▸ Assignment: A bare number is the only acceptable answer: how many lines of these entries include "worn"?
━━━ Given information ━━━
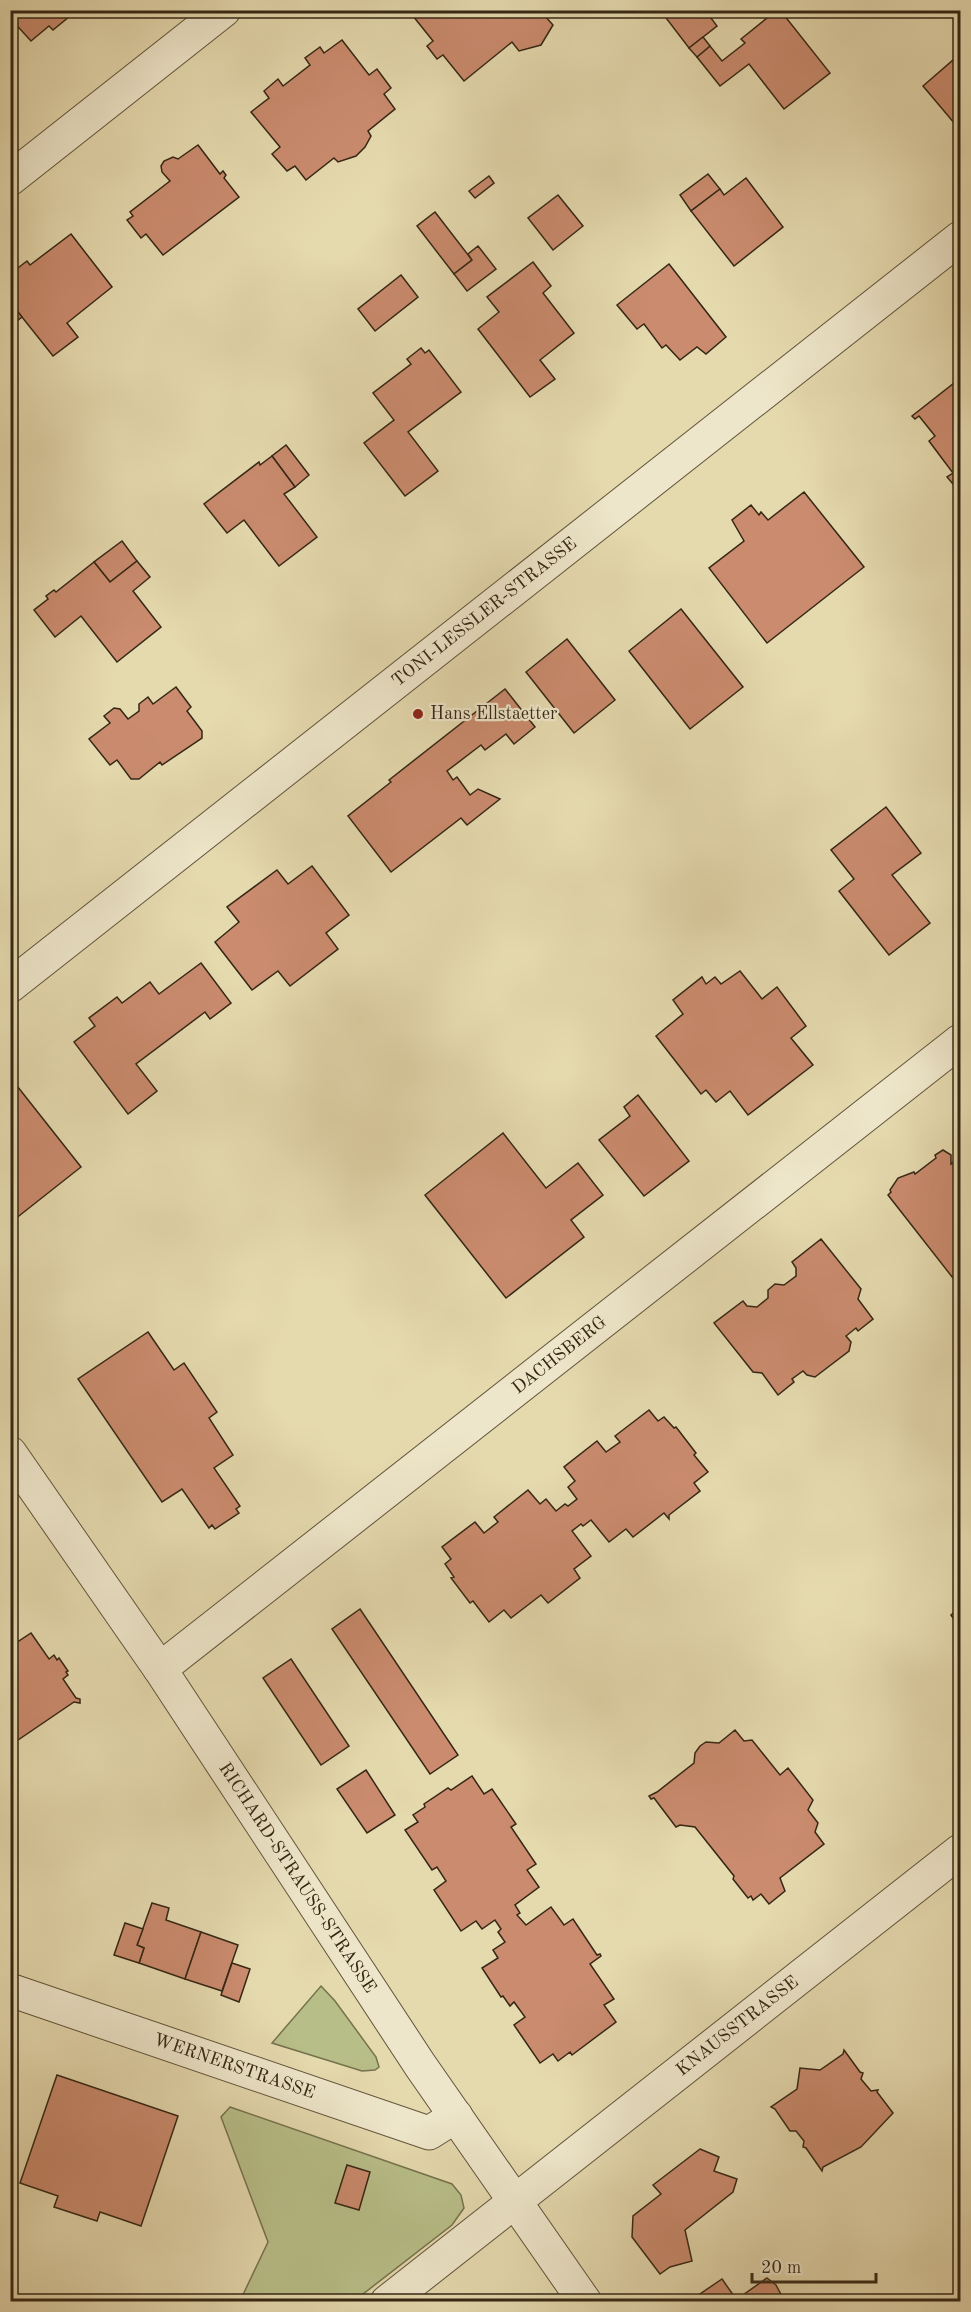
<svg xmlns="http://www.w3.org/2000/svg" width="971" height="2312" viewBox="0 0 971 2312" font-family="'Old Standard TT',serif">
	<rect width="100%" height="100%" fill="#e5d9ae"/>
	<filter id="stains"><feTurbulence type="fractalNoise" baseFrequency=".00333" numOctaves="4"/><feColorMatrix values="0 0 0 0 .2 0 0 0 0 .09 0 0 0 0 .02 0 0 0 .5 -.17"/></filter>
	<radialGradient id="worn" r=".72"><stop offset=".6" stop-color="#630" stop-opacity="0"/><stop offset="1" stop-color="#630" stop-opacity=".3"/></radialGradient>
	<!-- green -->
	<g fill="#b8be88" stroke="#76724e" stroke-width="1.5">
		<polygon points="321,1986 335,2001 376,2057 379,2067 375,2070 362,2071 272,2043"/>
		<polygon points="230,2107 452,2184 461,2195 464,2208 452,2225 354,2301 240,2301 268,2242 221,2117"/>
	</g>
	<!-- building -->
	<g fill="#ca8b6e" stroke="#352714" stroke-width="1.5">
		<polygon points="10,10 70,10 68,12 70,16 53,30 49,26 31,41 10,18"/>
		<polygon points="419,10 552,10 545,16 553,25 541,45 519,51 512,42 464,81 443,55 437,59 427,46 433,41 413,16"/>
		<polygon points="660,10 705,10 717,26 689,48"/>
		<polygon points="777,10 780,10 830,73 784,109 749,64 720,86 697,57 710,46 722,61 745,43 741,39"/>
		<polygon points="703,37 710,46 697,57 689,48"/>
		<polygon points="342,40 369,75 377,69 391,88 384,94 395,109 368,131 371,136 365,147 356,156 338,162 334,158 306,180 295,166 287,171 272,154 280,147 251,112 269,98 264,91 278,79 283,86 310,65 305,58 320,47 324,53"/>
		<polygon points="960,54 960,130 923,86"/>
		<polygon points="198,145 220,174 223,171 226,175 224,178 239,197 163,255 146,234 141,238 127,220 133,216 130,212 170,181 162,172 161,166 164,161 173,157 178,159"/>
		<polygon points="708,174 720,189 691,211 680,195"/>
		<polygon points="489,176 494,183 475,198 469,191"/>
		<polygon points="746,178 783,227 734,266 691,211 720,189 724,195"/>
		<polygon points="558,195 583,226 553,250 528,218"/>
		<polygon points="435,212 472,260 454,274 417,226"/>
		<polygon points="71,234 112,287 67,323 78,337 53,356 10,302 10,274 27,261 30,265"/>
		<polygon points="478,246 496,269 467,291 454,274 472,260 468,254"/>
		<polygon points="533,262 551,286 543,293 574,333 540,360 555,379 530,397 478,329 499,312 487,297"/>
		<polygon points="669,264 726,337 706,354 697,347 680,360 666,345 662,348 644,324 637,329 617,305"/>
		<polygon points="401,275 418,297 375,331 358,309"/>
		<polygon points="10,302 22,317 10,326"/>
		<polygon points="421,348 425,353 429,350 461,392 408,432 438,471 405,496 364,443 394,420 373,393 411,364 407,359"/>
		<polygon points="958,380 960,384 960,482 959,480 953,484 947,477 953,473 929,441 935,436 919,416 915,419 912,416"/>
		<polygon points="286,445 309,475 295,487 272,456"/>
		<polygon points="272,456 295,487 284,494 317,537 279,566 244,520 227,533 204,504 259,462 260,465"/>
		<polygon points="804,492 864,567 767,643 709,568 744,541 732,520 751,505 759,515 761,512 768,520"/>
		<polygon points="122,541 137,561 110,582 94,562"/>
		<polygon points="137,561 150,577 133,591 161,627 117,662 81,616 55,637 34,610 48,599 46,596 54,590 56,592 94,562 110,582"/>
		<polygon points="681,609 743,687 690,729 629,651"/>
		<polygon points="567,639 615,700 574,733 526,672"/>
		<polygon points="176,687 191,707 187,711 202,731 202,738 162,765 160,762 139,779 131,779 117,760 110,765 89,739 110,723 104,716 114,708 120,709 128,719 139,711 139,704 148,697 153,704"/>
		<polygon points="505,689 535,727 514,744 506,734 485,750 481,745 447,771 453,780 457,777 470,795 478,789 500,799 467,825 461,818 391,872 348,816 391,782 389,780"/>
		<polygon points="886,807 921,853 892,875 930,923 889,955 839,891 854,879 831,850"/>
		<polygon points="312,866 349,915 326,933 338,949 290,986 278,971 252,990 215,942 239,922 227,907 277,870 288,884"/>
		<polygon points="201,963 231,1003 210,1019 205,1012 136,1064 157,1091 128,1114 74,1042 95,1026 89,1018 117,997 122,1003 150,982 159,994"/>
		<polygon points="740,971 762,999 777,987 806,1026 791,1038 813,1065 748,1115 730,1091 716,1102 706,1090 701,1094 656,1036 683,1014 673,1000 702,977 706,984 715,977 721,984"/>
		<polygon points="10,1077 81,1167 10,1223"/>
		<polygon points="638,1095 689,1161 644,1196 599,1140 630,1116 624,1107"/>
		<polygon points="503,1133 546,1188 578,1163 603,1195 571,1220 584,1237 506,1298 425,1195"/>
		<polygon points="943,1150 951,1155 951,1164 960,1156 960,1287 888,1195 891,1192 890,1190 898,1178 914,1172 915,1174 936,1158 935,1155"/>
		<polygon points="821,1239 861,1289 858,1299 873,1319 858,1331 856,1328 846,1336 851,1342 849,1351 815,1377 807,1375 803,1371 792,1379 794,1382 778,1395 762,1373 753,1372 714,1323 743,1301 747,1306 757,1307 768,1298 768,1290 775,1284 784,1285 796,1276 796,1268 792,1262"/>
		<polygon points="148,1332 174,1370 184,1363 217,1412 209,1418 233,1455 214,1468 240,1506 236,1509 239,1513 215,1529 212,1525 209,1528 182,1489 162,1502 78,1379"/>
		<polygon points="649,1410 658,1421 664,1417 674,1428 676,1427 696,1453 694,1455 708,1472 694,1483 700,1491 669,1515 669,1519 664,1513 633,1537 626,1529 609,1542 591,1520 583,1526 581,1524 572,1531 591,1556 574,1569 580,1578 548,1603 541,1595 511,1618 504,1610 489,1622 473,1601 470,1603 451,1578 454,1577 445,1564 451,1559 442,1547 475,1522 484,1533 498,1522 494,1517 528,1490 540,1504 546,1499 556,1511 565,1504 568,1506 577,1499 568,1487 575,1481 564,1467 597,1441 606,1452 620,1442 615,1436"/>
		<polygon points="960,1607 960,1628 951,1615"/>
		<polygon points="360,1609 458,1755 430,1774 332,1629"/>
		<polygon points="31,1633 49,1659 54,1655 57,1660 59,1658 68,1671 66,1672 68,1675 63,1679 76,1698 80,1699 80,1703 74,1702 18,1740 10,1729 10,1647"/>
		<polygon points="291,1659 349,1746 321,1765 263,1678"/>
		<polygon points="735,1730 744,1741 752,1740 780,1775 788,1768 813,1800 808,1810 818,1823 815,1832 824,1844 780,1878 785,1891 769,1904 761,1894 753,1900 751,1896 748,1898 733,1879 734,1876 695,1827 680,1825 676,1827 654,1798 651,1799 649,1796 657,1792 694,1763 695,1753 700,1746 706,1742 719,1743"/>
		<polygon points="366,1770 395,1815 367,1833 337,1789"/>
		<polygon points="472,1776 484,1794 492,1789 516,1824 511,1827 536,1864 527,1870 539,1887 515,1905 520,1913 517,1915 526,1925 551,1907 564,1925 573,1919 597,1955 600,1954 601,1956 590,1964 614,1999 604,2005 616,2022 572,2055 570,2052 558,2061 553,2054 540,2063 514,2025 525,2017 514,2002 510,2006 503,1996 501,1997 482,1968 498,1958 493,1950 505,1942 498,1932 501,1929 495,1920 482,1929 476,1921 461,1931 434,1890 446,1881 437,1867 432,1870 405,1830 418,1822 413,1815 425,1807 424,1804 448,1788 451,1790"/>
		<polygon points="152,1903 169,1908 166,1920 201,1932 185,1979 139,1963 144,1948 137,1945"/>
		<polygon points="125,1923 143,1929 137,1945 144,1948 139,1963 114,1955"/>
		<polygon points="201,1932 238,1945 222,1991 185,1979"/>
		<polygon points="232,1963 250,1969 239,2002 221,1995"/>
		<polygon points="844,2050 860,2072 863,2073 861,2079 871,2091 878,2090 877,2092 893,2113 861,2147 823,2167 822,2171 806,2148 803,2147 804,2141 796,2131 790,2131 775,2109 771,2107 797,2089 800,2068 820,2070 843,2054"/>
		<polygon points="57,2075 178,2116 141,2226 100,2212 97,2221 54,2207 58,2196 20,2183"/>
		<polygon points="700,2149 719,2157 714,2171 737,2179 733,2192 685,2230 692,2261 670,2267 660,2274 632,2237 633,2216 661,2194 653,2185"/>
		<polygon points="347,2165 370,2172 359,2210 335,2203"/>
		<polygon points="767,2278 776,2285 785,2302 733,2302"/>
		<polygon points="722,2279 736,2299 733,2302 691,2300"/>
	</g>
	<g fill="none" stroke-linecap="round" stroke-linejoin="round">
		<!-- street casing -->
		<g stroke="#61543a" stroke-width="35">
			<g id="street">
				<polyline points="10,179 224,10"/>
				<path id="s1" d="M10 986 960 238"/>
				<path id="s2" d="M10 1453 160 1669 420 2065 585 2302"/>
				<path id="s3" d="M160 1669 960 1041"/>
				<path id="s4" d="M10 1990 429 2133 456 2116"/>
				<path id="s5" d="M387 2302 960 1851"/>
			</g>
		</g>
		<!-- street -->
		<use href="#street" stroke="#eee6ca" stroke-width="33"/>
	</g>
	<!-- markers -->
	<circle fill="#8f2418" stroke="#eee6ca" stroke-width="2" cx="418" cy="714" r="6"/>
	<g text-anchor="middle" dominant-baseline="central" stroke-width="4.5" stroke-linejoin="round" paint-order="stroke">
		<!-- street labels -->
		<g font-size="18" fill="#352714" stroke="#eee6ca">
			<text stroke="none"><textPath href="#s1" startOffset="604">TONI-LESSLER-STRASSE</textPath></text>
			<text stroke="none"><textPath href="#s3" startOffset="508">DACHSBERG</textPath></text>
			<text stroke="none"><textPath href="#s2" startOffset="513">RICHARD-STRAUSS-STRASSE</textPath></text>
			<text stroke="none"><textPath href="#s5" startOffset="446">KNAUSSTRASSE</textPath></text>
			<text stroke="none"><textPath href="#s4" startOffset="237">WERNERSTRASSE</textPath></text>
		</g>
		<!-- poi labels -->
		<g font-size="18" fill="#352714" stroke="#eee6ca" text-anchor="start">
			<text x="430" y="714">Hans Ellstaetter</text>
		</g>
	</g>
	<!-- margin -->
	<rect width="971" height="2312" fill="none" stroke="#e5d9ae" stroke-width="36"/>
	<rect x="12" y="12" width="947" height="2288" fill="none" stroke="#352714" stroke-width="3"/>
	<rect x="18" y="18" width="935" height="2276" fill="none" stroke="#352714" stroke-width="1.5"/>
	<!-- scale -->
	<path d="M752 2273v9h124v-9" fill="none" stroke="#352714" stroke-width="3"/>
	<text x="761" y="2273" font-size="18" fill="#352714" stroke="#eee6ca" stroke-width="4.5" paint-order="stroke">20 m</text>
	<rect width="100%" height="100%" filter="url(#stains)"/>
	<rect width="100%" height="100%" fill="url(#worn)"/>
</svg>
━━━
▸ Exercise solution: 2